The word ‘browse’ refers to the way in which many people engage with magazines nowadays. There are still many who browse the shelves for the weekly or monthly edition of their mag. It’s also the perfect verb to describe the way in which we search for our music. Whether browsing along shelves of CDs or flicking through baskets of vinyl, you’re waiting for something to catch your eye and draw you in.
Last night, Browse Magazine – an independent digital magazine created on a weekly basis by a ragtag collection of local people eager to promote the wonderful artists of Hull – drew people in to their first event.
Hosted at Piper on Newland Avenue, we had quite a large space to fill. A daunting thought for a first-time session. But we’d promoted and shared via social media and that age-old format known as word of mouth, and we were delighted to see the crowd undulating throughout the night, moving towards the stage in waves as the two bands performed.
Felony performed first, playing songs from their album ‘Come Back Home’ to the growing audience who scattered themselves around the venue. Loyal followers and Browse photographers at the front, they were rewarded with cheering, clapping and … well, some photographs. Their music is fast-paced with guitar-lead instrumentals. If you’ve heard them a couple of times before then you find you can sing along to quite a few of the songs, as I was.

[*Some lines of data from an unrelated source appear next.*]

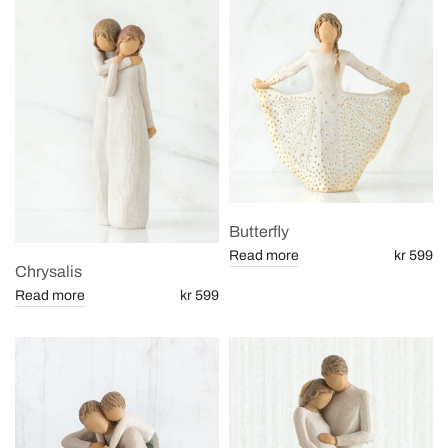
Butterfly
Read more
kr 599
Chrysalis
Read more
kr 599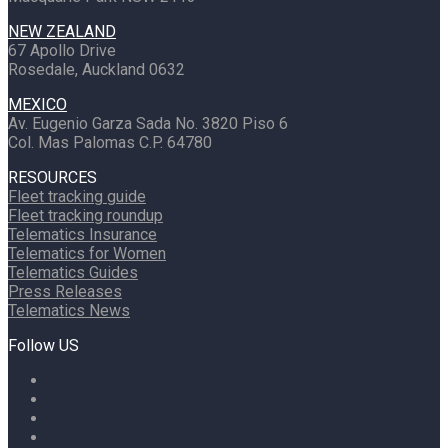
NEW ZEALAND
67 Apollo Drive
Rosedale, Auckland 0632
MEXICO
Av. Eugenio Garza Sada No. 3820 Piso 6
Col. Mas Palomas C.P. 64780
RESOURCES
Fleet tracking guide
Fleet tracking roundup
Telematics Insurance
Telematics for Women
Telematics Guides
Press Releases
Telematics News
Follow US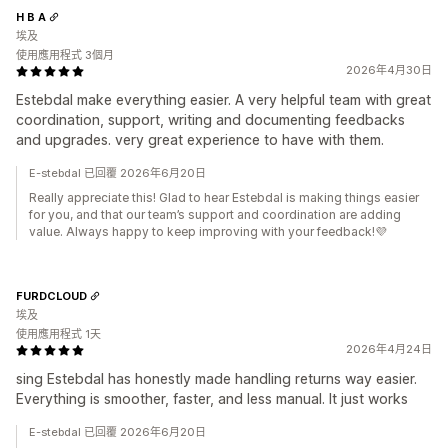
H B A
埃及
使用應用程式 3個月
2026年4月30日
Estebdal make everything easier. A very helpful team with great
coordination, support, writing and documenting feedbacks
and upgrades. very great experience to have with them.
E-stebdal 已回覆 2026年6月20日
Really appreciate this! Glad to hear Estebdal is making things easier
for you, and that our team’s support and coordination are adding
value. Always happy to keep improving with your feedback!💜
FURDCLOUD
埃及
使用應用程式 1天
2026年4月24日
sing Estebdal has honestly made handling returns way easier.
Everything is smoother, faster, and less manual. It just works
E-stebdal 已回覆 2026年6月20日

Their last gig of 2014, I was surprised that Felony didn’t perform with the full energy I’ve seen them deliver in previous sets. They were all smiles, Marc Ainley chatting away with band members and the audience, but the overall set was less animated than I had anticipated.
Still, this is not something you can ever say about MOTHER. With Sam Howell returning to the stage, joining the other musicians, the crowd were introduced to the band by what I thought was a fantastic instrumental introduction. For seven minutes they performed a vigorous overture, which gave the audience a chance to comfortably step forward and await the arrival of their lead singer. Their lead singer, Dave Sinclair, who moved briskly through the crowd and up onto the stage to announce “That first song was shit; the singer needs to sing.” From behind his keyboard, Frost offered a retort, clarifying that this had not been intended.

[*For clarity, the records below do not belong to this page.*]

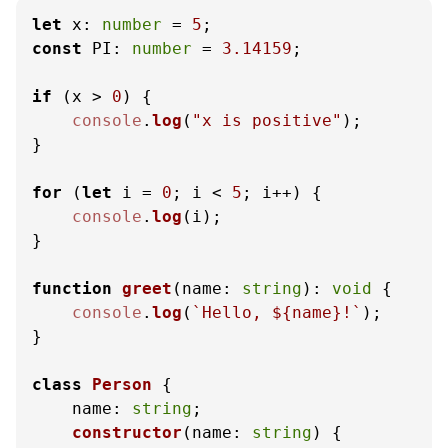
let
x
: 
number
 = 
5
const
PI
: 
number
 = 
3.14159
;

if
 (x > 
0
) {

console
.
log
(
"x is positive"
);

}

for
 (
let
 i = 
0
; i < 
5
; i++) {

console
.
log
(i);

}

function
greet
(
name: 
string
): 
void
 {

console
.
log
(
`Hello, 
${name}
!`
);

}

class
Person
 {

name
: 
string
;

constructor
(
name: 
string
) {
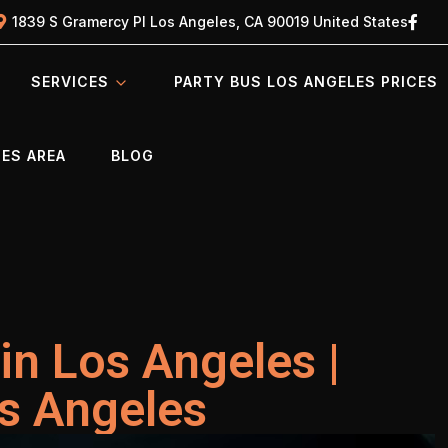
1839 S Gramercy Pl Los Angeles, CA 90019 United States
SERVICES
PARTY BUS LOS ANGELES PRICES
ES AREA
BLOG
in Los Angeles |
os Angeles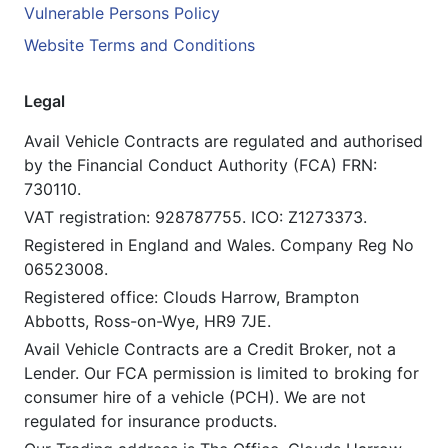
Vulnerable Persons Policy
Website Terms and Conditions
Legal
Avail Vehicle Contracts are regulated and authorised
by the Financial Conduct Authority (FCA) FRN:
730110.
VAT registration: 928787755. ICO: Z1273373.
Registered in England and Wales. Company Reg No
06523008.
Registered office: Clouds Harrow, Brampton
Abbotts, Ross-on-Wye, HR9 7JE.
Avail Vehicle Contracts are a Credit Broker, not a
Lender. Our FCA permission is limited to broking for
consumer hire of a vehicle (PCH). We are not
regulated for insurance products.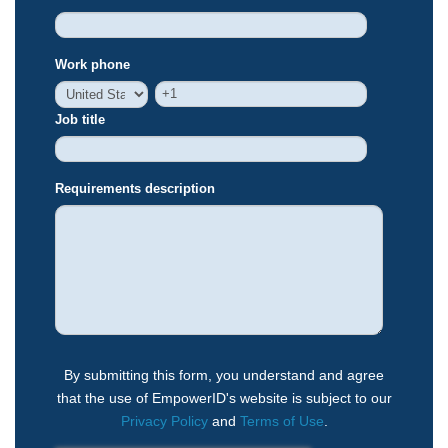
Work phone
Job title
Requirements description
By submitting this form, you understand and agree
that the use of EmpowerID's website is subject to our
Privacy Policy
and
Terms of Use
.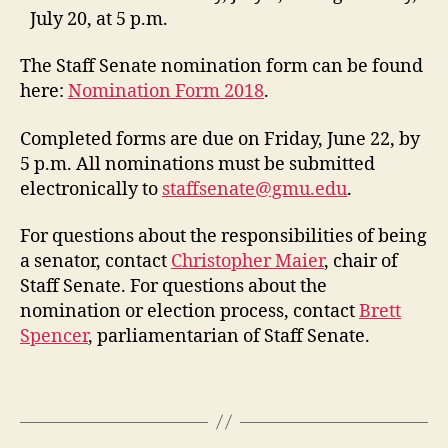
July 20, at 5 p.m.
The Staff Senate nomination form can be found
here:
Nomination Form 2018
.
Completed forms are due on Friday, June 22, by
5 p.m. All nominations must be submitted
electronically to
staffsenate@gmu.edu
.
For questions about the responsibilities of being
a senator, contact
Christopher Maier
, chair of
Staff Senate. For questions about the
nomination or election process, contact
Brett
Spencer
, parliamentarian of Staff Senate.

It didn’t matter – the crowd were warmed up by both Felony and the instrumental. As was drummer James Cooper, who with the arrival of Sinclair removed his shirt to perform the rest of the set. This band do not simply offer an audience their music; they are true performers who seem to embrace this within themselves as much as doing for the fans. Comfortable on any stage, they don’t stop. Christopher Frost switching between guitar and keys seamlessly between songs, the blur created as they all move so feverishly and Sinclair just about covering every inch of the stage as he dances with those he shares with and the audience before him.
They’re the only band I’ve seen where the girls are stood back, tapping their feet and swaying to the music, while the lads get up and move around on the dance floor. It’s a different atmosphere, at a MOTHER gig than any other, which defies stereotypes.

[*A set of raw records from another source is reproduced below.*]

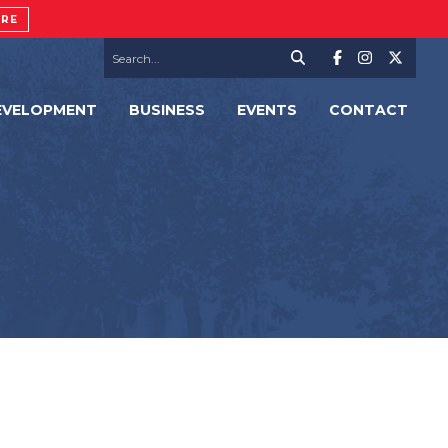
ORE
EVELOPMENT
BUSINESS
EVENTS
CONTACT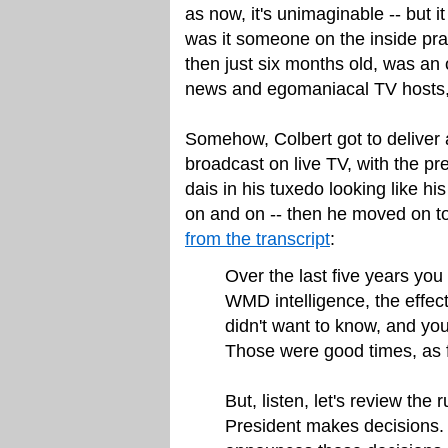
as now, it's unimaginable -- but i
was it someone on the inside pr
then just six months old, was an 
news and egomaniacal TV hosts, 
Somehow, Colbert got to deliver
broadcast on live TV, with the pr
dais in his tuxedo looking like h
on and on -- then he moved on t
from the transcript
:
Over the last five years you
WMD intelligence, the effe
didn't want to know, and you 
Those were good times, as 
But, listen, let's review the
President makes decisions. 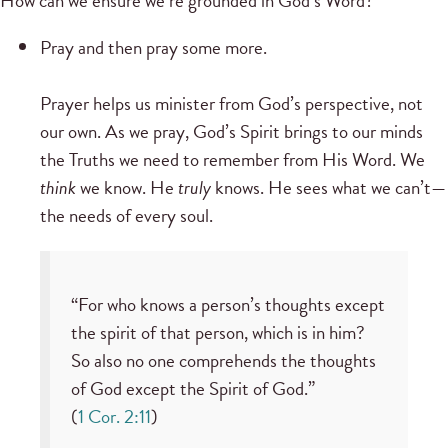
How can we ensure we’re grounded in God’s Word?
Pray and then pray some more.
Prayer helps us minister from God’s perspective, not
our own. As we pray, God’s Spirit brings to our minds
the Truths we need to remember from His Word. We
think
we know. He
truly
knows. He sees what we can’t—
the needs of every soul.
“For who knows a person’s thoughts except
the spirit of that person, which is in him?
So also no one comprehends the thoughts
of God except the Spirit of God.”
(
1 Cor. 2:11
)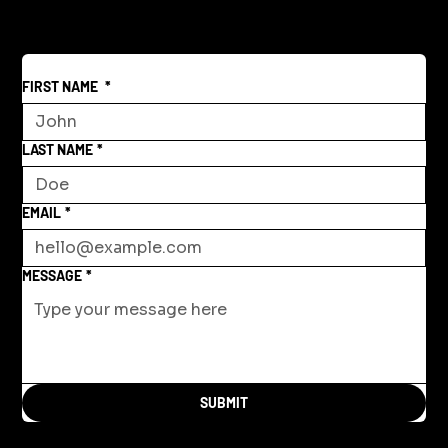
Space
FIRST NAME
*
LAST NAME
*
EMAIL
*
MESSAGE
*
SUBMIT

It is easy to focus all of your attention on Dave Sinclair, whose toes spent half of the set hanging over the edge of the stage. There is no controlling him, as his personality controls the entire room. When he’s not bouncing across the front of the stage, he’s taking swigs of beers or downing shots from wherever he finds them. When he’s not punching the air or inviting the crowd to clap along, he’s chatting with us and his band. In a display of pure electric energy, he’s everywhere at once.
But you’ve got four extremely talented musicians, who confidently perform even when their frontman is late to approach the stage and early to exit it. For almost an entire ten minutes, they played powerfully together, completely in tune with each instrument and producing a solid sound which captivates everyone in the room.
It’s an experience you need to experience in the world of music. A band which is so intense that your expectations seem like the coal in your stocking compared the gift you are truly granted.
An amazing first event for the magazine. I thoroughly enjoyed the night, and was pleased to see that everyone else felt the same way. The mood of the room as DJ Jordan Coombs played an assortment of upbeat indie tunes, was warm and uplifting; a perfect way to spend a November night.